** Testo del documento **
■ ■ ■
La verità è che l’amore può tutto, che un sorriso, uno sguardo sincero, una carezza sono sorsi di eternità, che nel dolore la fiducia nel domani può soltanto diventare più grande.
Una terribile battaglia da combattere “un lungo addio”.. “un addio rubato..un addio mancato.. un addio finto”.
Perché tra di noi, mamma, non può esserci addio.
La mia persona più amata si dissolve lentamente in piccoli pezzi, ed è impossibile andare a ripescare quale sia stata l’ultima conversazione. Struggente ed emozionante, «il segreto della vita».
Tutto ruota intorno ai ricordi e alla memoria, al loro disperdersi e riemergere continuo e imprevedibile, trasportando tutti in una sorta di infinito presente. Una storia di cui non conosco né l’inizio né la fine, ma di cui ho vissuto e vivo intensamente ogni giorno con dolore, paura, rabbia, fatica, solitudine, curiosità, ostinazione. Facile perdersi in questo guazzabuglio di emozioni. Non so dire con precisione quando quel processo abbia avuto inizio. Sono stata incapace di cogliere i primi segnali quotidiani. E mi sono trovata direttamente a decidere quanti scatoloni avrebbero occupato i ricordi della mia infanzia e della mia adolescenza, riempiendoli ad una velocità molto superiore a quella delle mie emozioni, che mi soffocavano la gola. “Questo è il momento più difficile”, mi racconto ma intanto sto tatuando il mio cuore. In maniera indelebile.
Figlia unica di un genitore non autosufficiente, come la definisce la USL.
Il muro che ho dovuto attraversare per trovare il mio binario è fatto di rifiuto, disoriento.
Dovevo combattere con i fantasmi del mio passato, guardare negli occhi una persone che non mi riconosceva piu e specchiarmi nelle sue paure. Una micidiale danza di emozioni contrastanti: l’eterno presente senza ieri e senza domani il passato remoto improvvisamente prende vita catapultandoti in una dimensione surreale e spiazzante. Mi trito il cuore cercando di cogliere un’espressione diversa sul volto, un lampo negli occhi, un gesto, ma lei ė in un'altra dimensione e questo fa male. Come tenere tutto dentro.
■ ■ ■
** Esercizio proposto **
Riporta dal testo del documento il passo che va da "Figlia unica di" a "tenere tutto dentro.". Le righe non servono.

** Righe del dataset **
■ ■ ■
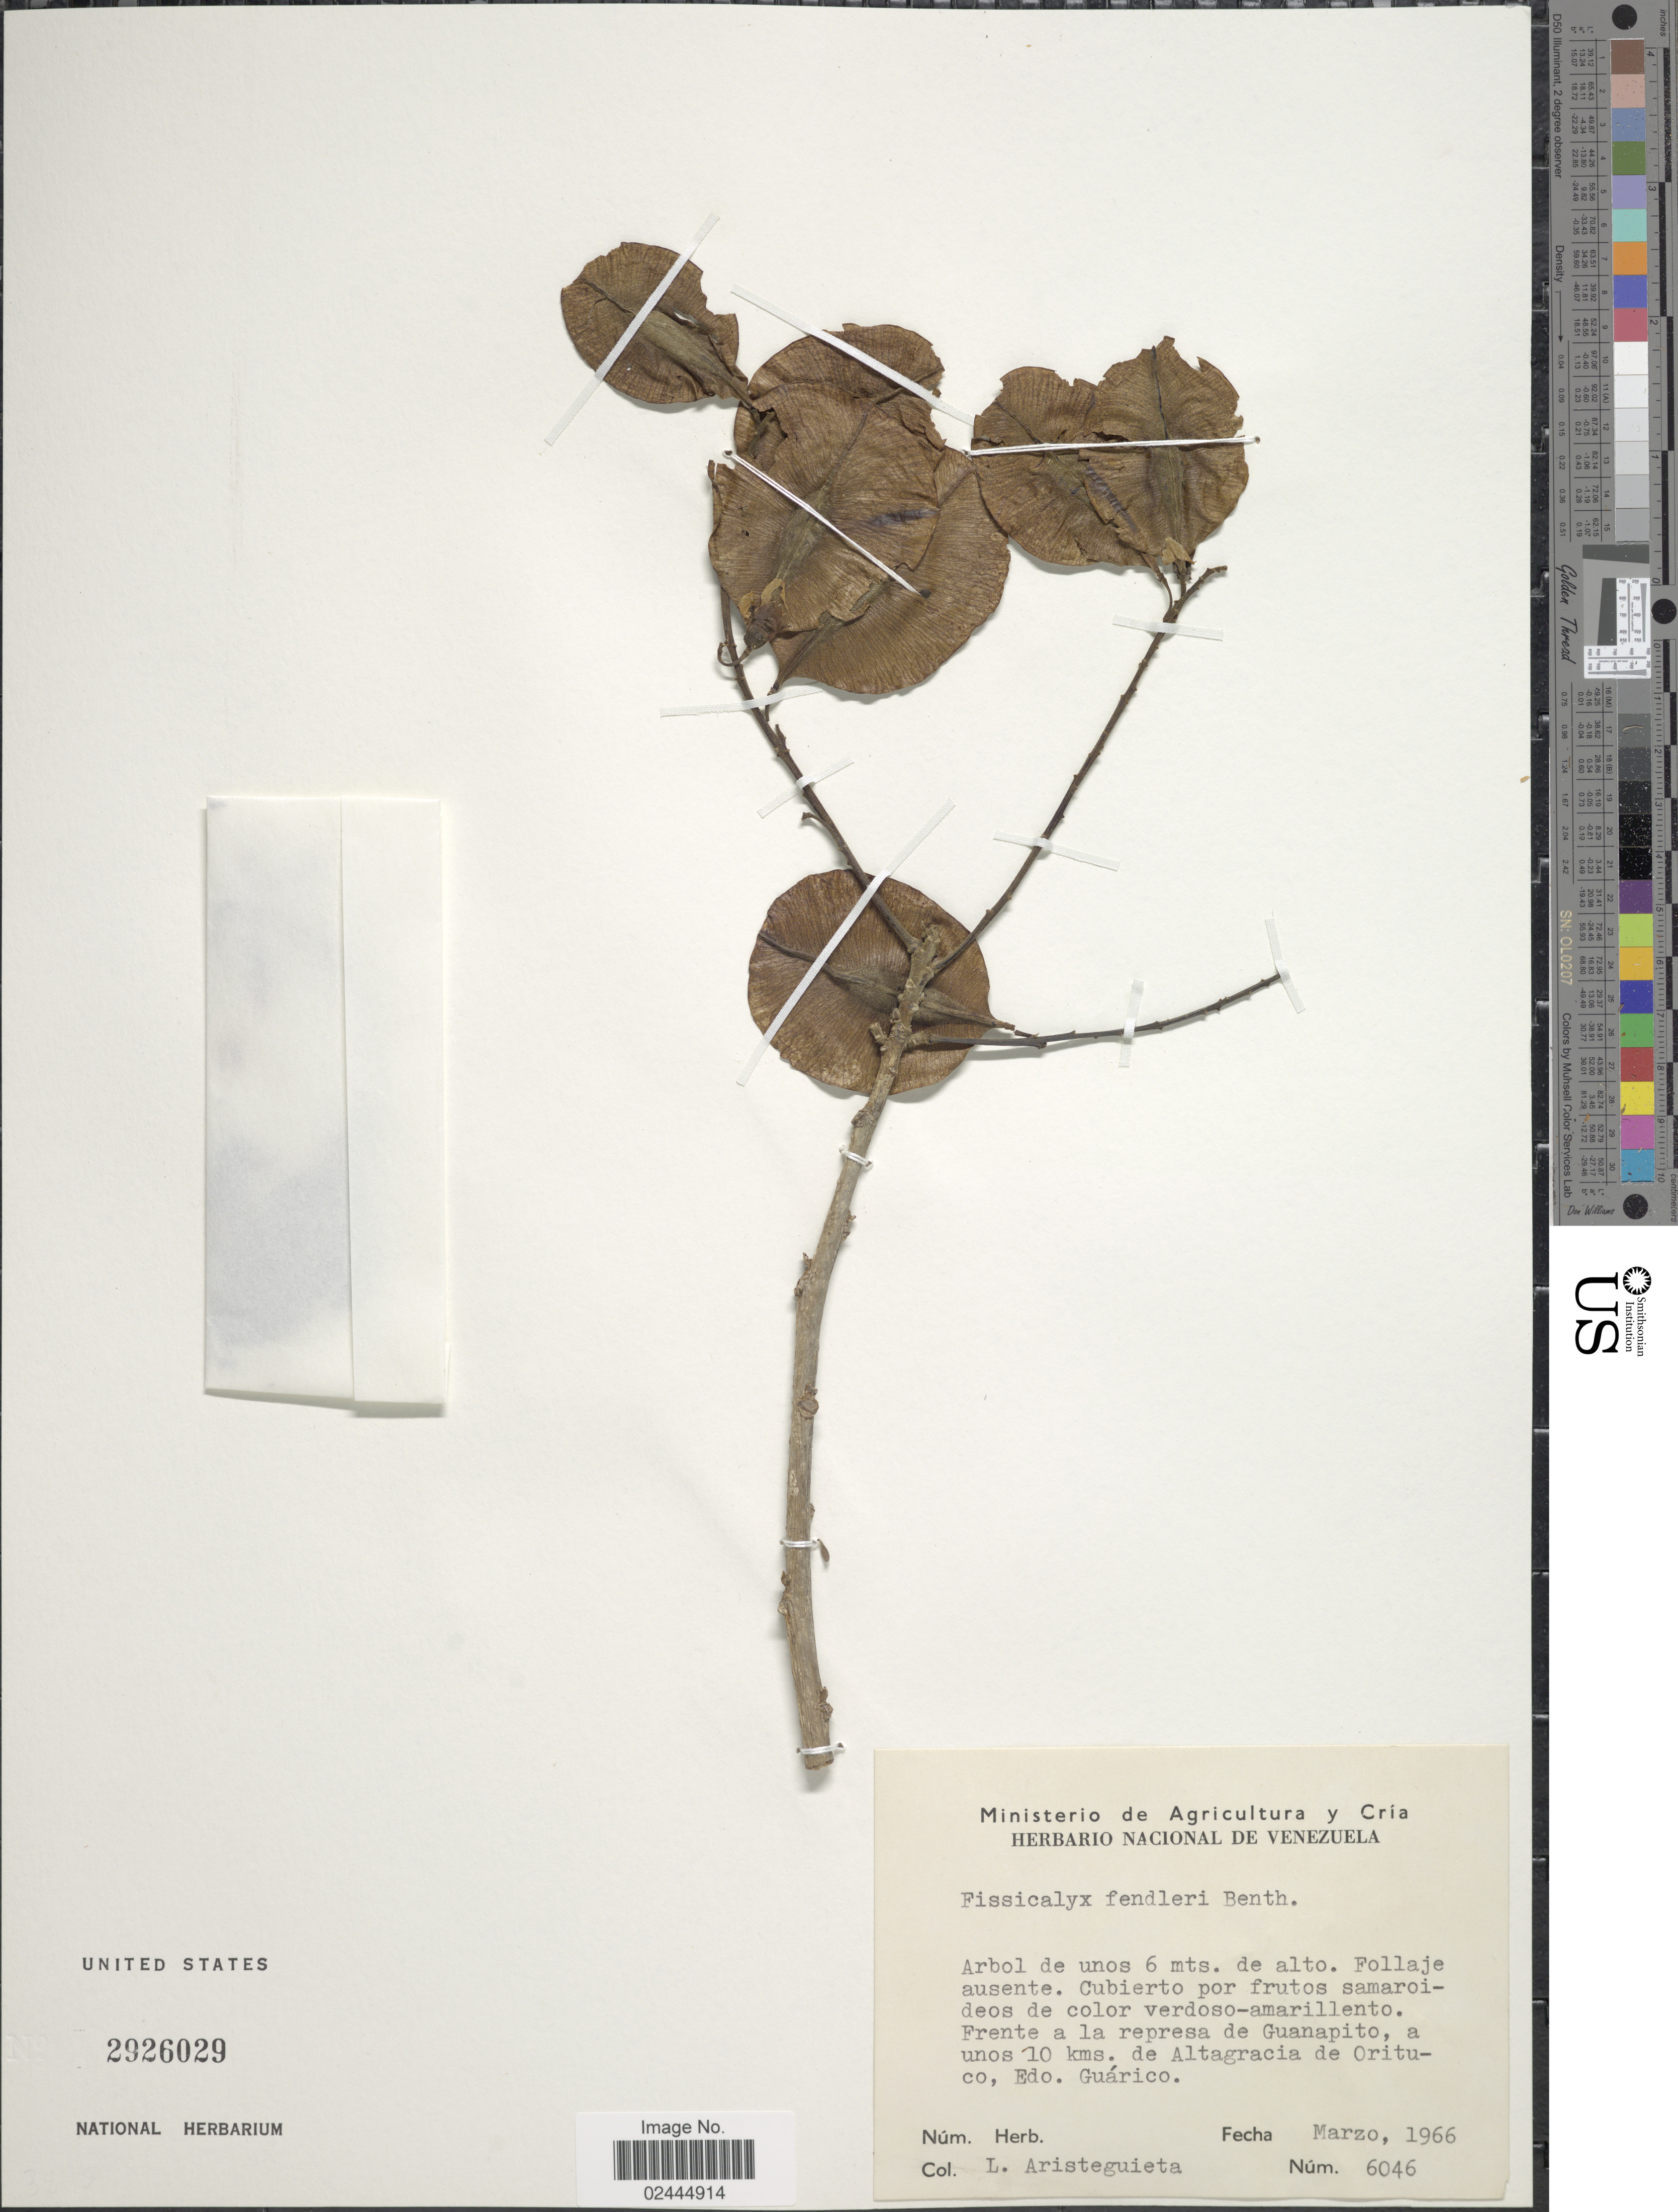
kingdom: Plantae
■ ■ ■
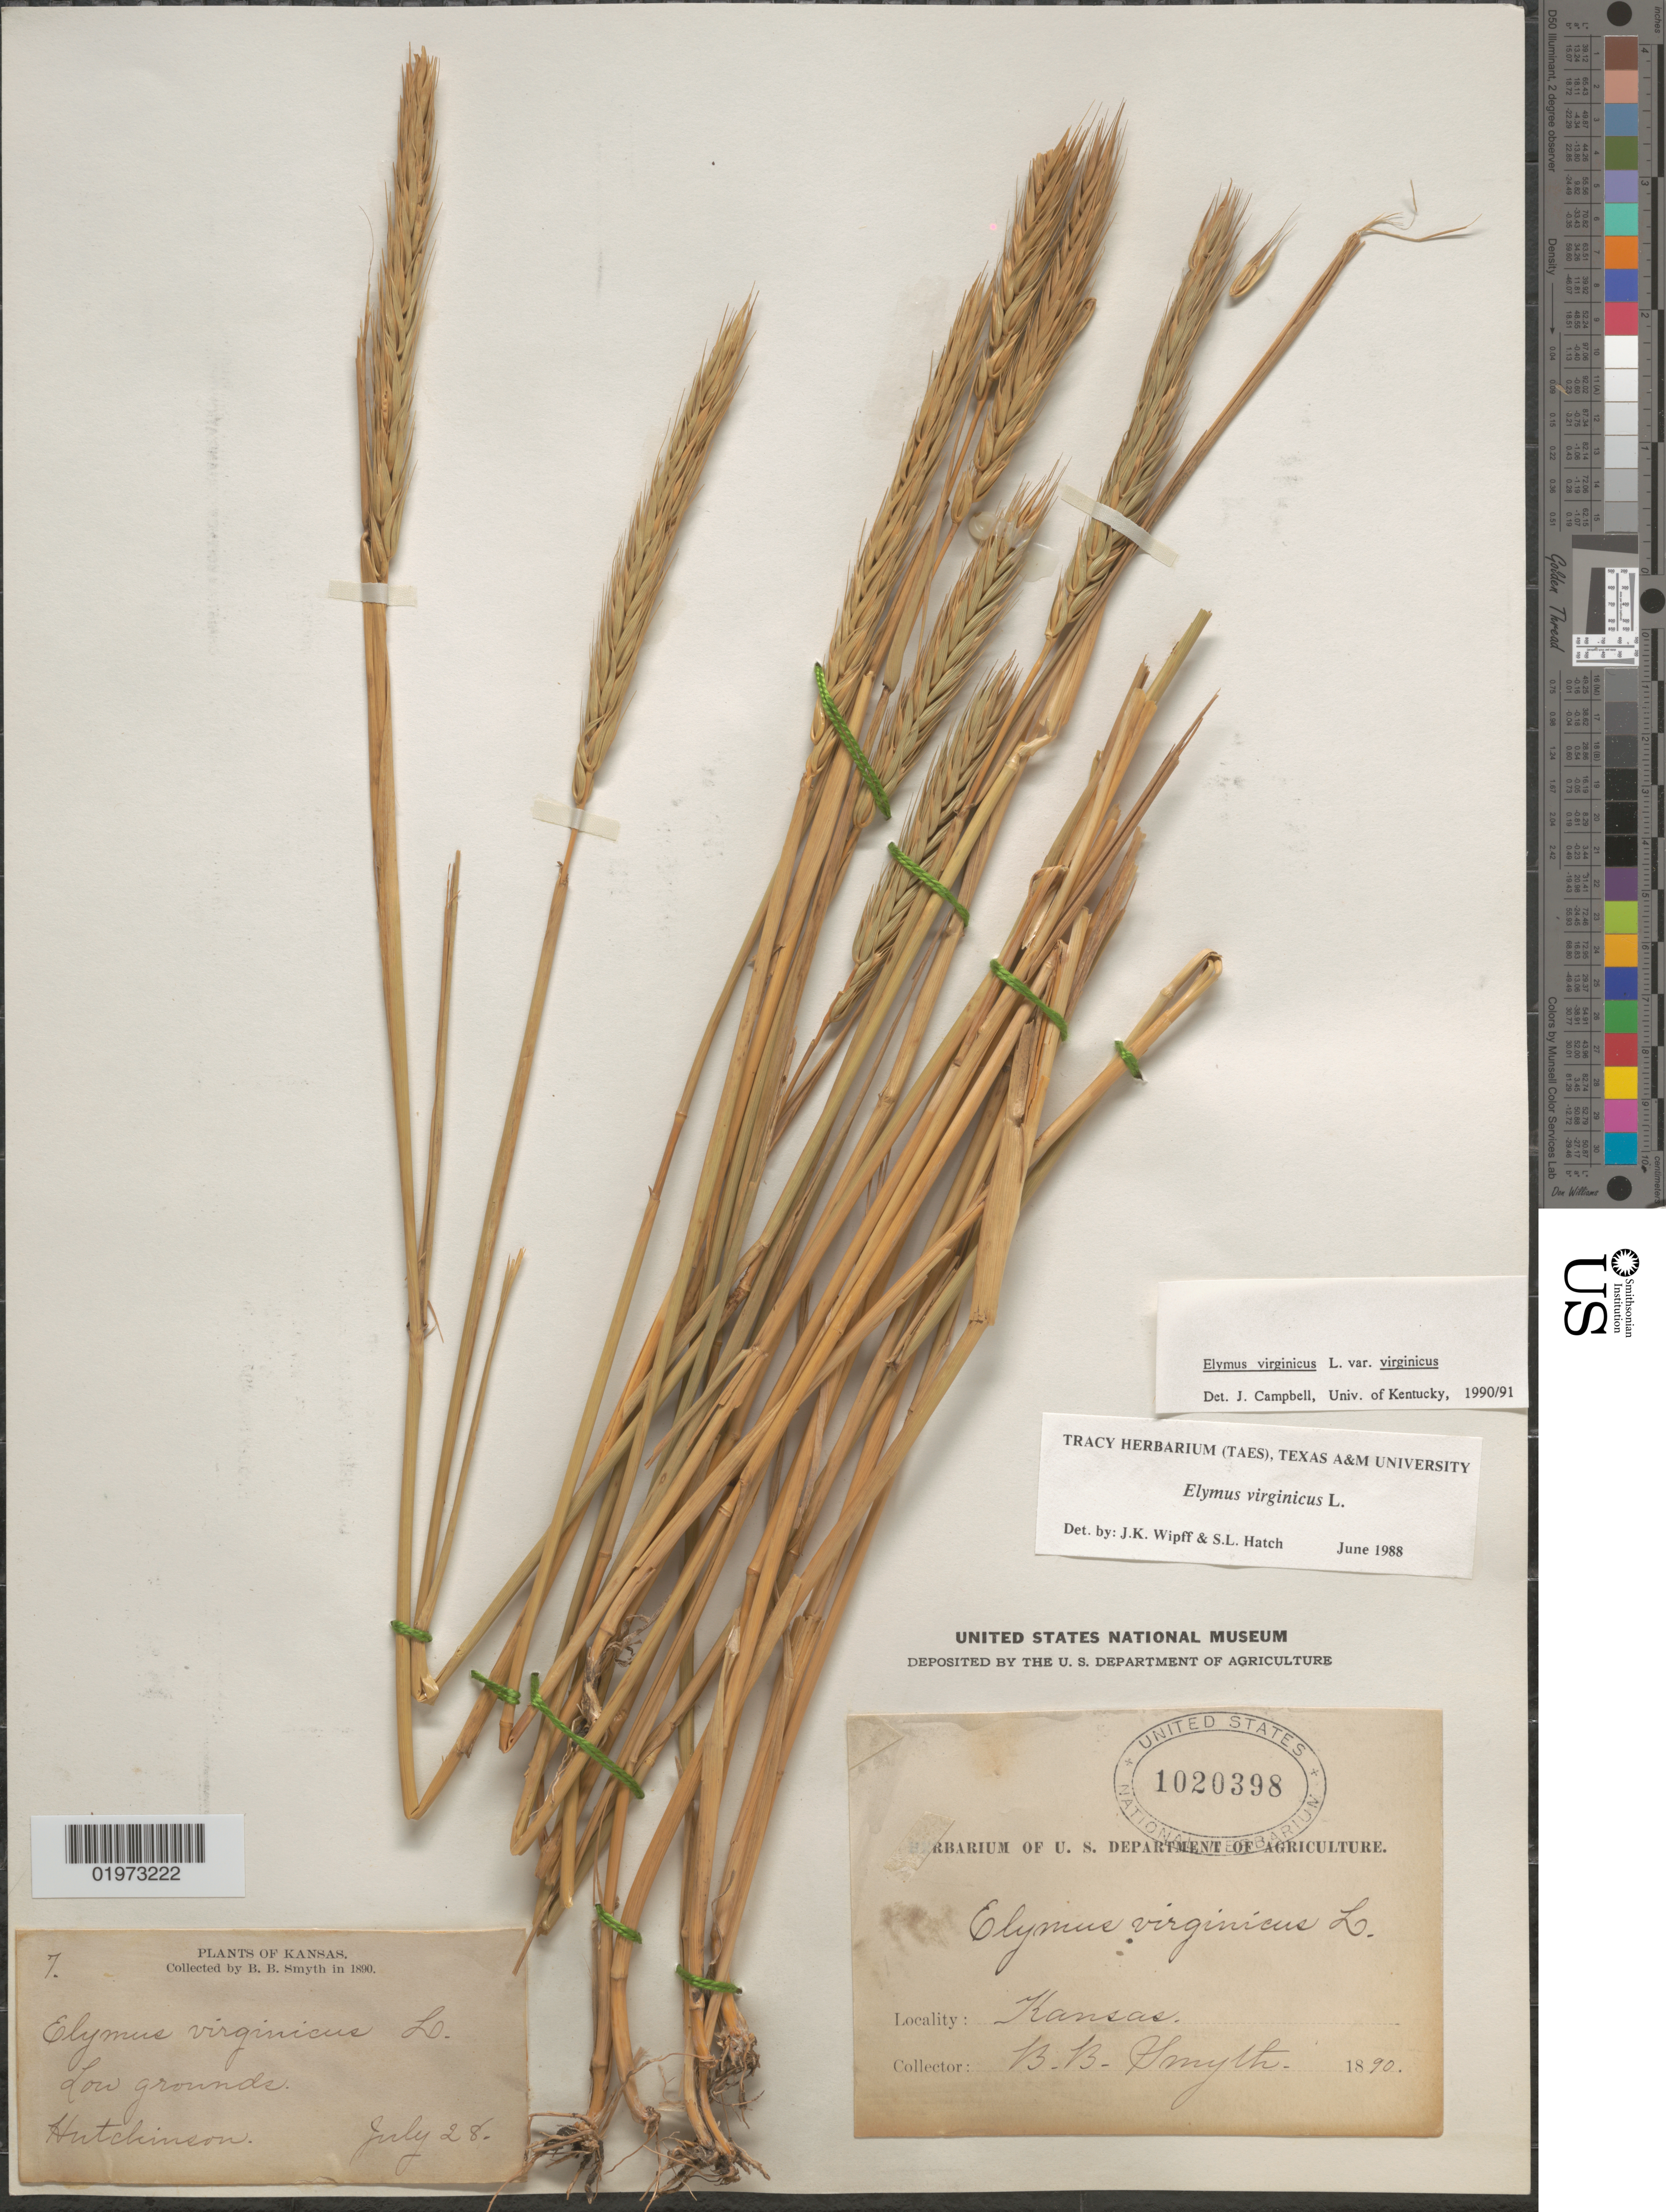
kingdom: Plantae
■ ■ ■
** Risultato finale **
Figlia unica di un genitore non autosufficiente, come la definisce la USL.
Il muro che ho dovuto attraversare per trovare il mio binario è fatto di rifiuto, disoriento.
Dovevo combattere con i fantasmi del mio passato, guardare negli occhi una persone che non mi riconosceva piu e specchiarmi nelle sue paure. Una micidiale danza di emozioni contrastanti: l’eterno presente senza ieri e senza domani il passato remoto improvvisamente prende vita catapultandoti in una dimensione surreale e spiazzante. Mi trito il cuore cercando di cogliere un’espressione diversa sul volto, un lampo negli occhi, un gesto, ma lei ė in un'altra dimensione e questo fa male. Come tenere tutto dentro.